Ist vermutlich schon zu spät für mich:

Zuerst dreimal lesen müssen, bis ich "Data" nicht mehr deutsch betont habe.

Dann musste ich, beinahe panik erfüllt, googeln warum Brent Spiner nicht dabei sein kann (ja, gab dann auch einen "Picard-Facepalm" wenig später).
Schade, die Szenen mit ihm zählen für mich zu den Highlights... "Die Freak Show" 

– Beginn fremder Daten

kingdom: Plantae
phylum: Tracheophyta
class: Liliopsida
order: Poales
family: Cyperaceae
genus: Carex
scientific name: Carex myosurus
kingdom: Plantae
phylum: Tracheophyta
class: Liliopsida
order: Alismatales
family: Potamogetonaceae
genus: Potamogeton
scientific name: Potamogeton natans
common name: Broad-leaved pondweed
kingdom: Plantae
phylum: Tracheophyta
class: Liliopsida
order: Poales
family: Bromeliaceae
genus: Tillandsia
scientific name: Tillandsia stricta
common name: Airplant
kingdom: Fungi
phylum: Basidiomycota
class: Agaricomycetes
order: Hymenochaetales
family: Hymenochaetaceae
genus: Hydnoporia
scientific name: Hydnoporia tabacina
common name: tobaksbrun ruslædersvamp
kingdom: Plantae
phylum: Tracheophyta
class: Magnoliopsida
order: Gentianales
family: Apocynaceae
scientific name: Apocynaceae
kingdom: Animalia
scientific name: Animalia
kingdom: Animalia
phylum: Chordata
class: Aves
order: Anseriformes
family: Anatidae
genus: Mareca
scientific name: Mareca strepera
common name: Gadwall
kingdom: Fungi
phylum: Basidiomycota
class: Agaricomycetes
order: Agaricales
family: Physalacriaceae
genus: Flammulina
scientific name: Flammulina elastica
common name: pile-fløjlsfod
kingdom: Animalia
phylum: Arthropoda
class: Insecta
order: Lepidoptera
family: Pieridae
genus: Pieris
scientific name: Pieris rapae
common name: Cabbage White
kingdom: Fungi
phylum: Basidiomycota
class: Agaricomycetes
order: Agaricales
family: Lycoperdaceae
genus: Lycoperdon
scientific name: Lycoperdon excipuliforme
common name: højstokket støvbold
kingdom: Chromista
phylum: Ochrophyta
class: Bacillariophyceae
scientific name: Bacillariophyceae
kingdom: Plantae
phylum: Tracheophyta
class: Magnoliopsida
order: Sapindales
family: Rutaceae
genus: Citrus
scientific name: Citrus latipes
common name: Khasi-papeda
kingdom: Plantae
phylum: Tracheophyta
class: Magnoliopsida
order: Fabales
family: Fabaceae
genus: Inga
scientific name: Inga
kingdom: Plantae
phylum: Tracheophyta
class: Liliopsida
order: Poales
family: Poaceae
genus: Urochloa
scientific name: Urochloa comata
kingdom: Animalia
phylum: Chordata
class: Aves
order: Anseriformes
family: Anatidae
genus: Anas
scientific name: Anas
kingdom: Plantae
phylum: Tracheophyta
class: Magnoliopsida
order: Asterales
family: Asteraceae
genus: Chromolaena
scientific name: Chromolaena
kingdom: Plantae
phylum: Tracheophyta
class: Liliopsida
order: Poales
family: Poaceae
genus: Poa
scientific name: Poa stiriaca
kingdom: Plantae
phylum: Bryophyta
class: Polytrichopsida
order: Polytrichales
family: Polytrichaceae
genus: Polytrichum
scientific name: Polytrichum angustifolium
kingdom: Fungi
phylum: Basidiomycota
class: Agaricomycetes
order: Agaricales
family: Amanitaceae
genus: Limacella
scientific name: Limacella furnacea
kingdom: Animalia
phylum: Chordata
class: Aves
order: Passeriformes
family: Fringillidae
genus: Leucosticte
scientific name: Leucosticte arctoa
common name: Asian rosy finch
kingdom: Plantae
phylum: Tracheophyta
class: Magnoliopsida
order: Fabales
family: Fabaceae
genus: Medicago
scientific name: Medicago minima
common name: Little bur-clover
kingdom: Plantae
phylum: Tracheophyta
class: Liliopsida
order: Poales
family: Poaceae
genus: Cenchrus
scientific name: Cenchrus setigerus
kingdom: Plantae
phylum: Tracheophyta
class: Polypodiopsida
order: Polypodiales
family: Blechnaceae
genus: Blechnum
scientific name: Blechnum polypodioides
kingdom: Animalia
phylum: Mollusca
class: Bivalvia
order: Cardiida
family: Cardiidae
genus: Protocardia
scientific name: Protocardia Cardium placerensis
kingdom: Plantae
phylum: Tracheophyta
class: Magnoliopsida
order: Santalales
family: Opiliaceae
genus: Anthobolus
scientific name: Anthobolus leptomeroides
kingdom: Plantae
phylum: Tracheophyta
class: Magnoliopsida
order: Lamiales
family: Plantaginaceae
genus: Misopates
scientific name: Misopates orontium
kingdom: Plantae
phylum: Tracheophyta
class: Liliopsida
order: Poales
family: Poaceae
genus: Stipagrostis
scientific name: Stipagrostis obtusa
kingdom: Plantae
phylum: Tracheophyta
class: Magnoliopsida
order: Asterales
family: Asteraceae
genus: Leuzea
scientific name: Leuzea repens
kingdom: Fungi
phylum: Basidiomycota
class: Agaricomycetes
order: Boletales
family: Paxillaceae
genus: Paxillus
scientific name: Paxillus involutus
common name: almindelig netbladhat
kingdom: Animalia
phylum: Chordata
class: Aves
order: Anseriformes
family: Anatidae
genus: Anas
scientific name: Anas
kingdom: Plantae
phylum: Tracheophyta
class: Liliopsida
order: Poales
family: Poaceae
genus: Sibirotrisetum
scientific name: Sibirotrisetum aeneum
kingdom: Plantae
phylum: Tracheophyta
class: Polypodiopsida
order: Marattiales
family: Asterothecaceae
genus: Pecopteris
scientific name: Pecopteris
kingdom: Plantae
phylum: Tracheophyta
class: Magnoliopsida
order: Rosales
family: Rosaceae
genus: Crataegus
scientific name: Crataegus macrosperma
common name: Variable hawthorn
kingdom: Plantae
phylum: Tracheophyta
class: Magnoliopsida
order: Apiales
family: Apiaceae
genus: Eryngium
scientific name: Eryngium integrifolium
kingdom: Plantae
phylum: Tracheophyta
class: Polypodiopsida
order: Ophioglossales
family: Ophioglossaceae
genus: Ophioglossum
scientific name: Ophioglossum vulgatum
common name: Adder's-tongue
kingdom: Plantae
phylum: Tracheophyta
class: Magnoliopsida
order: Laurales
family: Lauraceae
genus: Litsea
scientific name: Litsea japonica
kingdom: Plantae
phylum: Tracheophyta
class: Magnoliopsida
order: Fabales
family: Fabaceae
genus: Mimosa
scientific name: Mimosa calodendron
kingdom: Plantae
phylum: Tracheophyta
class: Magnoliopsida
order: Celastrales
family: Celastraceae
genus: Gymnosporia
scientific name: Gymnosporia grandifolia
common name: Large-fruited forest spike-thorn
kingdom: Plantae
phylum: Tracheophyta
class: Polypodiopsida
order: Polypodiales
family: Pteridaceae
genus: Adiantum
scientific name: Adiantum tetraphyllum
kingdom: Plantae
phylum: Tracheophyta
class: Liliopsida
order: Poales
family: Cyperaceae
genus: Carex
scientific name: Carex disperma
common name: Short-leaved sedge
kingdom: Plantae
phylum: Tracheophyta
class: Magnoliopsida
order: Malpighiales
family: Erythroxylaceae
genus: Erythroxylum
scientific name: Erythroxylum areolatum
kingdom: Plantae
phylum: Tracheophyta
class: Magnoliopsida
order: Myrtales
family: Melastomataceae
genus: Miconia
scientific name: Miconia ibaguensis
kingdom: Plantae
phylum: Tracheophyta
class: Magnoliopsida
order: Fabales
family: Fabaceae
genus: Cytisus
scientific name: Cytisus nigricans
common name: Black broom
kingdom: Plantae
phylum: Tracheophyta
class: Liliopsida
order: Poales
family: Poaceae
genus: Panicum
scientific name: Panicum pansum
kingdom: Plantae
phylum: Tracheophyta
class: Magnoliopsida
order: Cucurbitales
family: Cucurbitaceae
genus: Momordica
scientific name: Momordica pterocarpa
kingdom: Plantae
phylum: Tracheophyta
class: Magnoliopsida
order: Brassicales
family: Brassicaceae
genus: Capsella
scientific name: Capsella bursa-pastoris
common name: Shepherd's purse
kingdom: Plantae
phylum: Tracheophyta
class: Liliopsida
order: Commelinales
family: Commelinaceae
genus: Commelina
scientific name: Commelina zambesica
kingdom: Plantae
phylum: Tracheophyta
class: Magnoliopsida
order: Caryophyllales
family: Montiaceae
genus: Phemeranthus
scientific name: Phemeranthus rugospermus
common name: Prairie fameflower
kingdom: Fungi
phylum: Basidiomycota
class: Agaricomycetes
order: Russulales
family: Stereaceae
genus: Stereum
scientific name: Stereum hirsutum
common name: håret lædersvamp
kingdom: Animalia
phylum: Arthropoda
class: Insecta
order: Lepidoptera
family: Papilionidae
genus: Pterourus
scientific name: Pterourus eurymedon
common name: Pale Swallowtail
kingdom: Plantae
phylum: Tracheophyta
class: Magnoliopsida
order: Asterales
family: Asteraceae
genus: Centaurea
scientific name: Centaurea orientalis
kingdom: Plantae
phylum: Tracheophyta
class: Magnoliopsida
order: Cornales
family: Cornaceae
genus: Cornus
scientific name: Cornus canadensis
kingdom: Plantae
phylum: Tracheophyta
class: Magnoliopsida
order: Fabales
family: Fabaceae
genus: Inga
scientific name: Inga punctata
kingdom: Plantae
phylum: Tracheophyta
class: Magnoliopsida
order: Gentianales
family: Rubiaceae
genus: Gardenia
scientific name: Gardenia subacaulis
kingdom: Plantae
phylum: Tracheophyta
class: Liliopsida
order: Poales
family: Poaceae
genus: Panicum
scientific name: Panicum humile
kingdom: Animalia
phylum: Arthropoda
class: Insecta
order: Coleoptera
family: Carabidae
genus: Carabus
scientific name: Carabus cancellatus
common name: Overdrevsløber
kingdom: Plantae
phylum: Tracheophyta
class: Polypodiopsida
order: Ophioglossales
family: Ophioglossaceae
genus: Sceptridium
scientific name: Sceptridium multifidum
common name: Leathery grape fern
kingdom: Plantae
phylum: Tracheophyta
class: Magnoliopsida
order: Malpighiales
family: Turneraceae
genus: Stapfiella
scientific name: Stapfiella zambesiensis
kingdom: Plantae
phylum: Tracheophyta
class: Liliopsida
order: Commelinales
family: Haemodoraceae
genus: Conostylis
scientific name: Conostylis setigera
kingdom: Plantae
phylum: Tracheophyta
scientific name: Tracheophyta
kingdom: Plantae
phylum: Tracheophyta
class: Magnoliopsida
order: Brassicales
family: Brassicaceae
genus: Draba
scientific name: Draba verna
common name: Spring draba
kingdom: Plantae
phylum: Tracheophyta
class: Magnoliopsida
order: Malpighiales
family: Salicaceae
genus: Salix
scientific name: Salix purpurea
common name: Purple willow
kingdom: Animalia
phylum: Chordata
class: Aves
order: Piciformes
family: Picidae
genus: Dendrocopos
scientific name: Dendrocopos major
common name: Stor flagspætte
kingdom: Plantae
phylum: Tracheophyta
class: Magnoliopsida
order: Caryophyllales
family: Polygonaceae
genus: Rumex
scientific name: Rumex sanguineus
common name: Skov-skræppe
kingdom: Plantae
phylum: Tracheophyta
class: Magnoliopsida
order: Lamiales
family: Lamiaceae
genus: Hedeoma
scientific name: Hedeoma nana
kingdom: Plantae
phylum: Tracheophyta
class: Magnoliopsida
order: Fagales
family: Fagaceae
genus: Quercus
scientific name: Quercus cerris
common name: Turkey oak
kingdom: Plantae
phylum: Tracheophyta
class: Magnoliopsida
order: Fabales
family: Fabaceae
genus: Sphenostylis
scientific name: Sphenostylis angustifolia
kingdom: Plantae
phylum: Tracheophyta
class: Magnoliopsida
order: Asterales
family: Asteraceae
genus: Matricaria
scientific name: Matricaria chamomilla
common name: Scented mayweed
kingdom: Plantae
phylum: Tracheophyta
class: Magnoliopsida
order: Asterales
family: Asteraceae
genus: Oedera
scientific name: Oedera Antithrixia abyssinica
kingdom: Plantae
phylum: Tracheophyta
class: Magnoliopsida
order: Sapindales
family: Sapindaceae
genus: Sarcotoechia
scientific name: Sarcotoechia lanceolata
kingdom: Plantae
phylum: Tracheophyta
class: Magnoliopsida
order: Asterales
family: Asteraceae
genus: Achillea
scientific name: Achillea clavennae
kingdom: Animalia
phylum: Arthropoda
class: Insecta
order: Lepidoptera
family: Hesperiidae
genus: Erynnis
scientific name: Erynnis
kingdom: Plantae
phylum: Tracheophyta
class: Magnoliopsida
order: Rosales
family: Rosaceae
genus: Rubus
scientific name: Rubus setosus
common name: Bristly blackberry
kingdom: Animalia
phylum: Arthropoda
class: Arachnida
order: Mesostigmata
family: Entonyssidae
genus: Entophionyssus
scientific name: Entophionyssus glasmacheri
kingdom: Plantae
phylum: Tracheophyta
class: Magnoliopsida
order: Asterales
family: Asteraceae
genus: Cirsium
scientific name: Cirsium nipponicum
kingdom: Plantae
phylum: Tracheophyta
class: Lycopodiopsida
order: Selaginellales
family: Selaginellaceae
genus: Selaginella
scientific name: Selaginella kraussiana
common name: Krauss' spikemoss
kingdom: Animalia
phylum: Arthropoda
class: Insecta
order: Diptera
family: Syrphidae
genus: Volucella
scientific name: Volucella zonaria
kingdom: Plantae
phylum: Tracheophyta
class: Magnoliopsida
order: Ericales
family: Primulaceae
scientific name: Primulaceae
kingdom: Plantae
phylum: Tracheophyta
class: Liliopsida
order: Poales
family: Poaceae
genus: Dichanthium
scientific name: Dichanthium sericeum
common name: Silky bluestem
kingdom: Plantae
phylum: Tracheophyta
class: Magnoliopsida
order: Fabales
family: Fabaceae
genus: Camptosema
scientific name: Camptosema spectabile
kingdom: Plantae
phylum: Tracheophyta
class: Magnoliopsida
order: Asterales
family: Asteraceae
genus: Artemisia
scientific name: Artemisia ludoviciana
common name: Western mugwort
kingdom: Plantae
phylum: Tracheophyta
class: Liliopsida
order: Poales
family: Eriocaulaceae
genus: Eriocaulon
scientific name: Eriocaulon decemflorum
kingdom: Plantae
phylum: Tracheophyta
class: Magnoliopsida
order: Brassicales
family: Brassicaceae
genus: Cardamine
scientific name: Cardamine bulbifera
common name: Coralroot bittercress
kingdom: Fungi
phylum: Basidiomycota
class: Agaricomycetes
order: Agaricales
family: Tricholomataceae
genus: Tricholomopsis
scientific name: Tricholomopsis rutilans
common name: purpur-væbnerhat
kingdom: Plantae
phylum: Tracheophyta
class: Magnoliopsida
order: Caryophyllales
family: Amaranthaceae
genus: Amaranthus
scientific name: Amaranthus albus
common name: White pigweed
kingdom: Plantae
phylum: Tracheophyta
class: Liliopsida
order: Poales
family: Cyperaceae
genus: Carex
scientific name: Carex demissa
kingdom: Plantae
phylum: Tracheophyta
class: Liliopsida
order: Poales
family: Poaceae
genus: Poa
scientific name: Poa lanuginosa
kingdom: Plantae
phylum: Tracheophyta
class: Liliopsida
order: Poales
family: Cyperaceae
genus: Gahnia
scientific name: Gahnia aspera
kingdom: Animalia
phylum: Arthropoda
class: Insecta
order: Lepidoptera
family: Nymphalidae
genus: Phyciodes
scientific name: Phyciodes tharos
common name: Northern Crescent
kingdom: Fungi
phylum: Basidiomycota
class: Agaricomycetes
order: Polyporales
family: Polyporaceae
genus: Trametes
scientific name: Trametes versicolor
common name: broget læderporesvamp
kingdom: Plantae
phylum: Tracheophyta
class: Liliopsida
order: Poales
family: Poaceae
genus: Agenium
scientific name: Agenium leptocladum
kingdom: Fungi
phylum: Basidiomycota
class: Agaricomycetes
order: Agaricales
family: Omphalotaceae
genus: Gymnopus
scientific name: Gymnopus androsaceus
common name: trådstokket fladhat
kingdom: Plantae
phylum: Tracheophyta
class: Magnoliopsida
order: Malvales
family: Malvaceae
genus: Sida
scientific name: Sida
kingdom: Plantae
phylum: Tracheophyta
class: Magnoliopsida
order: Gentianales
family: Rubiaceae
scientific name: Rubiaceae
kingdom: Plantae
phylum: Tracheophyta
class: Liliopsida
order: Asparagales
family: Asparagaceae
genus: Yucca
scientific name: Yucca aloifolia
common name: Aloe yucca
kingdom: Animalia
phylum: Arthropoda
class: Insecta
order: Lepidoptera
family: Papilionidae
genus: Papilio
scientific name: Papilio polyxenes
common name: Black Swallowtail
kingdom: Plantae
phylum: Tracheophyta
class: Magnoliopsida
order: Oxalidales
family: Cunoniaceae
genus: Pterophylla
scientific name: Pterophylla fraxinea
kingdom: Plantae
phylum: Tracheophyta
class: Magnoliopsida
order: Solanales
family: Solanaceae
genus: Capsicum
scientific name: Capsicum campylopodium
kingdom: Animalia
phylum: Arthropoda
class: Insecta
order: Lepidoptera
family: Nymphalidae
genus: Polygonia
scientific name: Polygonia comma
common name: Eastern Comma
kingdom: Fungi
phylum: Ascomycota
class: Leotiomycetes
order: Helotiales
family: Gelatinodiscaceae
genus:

Und sollte Smith´s Stöpsel in ID2 ne größere Rolle haben, macht das fast schon einen "must-not-see" Film daraus. Irgendwie habe ich den kleinen Scheißer gefressen. Der sieht dank seiner Augenbrauenstellung selbst bei Interviews so aus als ob er gleich flennt. Vielleicht stehen manche ja auf den Hundeblick, mein Geschmack triffts nicht so ganz


----------



## Enisra (5. September 2013)

na
nicht der echte, der Filmstöpsel


----------



## saubermann666 (5. September 2013)

Enisra schrieb:


> na
> nicht der echte, der Filmstöpsel


 
 Ahh, hatte irgendwie vor Augen das halt der nächste, Smith genommen wird. So die Billigvariante quasi


----------



## hawkytonk (5. September 2013)

saubermann666 schrieb:


> Ahh, hatte irgendwie vor Augen das halt der nächste, Smith genommen wird. So die Billigvariante quasi


 Hab gerade gelesen, dass es sich Hr. Smith (W.S.) nach allem hin und eher evlt. doch überlegen könnte, im Film zu sein. Naja... Mal schauen, was wird.


----------



## Enisra (5. September 2013)

hawkytonk schrieb:


> Hab gerade gelesen, dass es sich Hr. Smith (W.S.) nach allem hin und eher evlt. doch überlegen könnte, im Film zu sein. Naja... Mal schauen, was wird.


 
würde auch Sinn machen mit einem zumindest poteziellem Hit zu Kontern


----------



## Hoaxwars (23. September 2013)

Echt, White House Down soll eine CoD Verfilmte Mission sein?   Als ich den Film sah habe ich an alles andere gedacht, besonders Olympus has fallen, nur nicht an CoD.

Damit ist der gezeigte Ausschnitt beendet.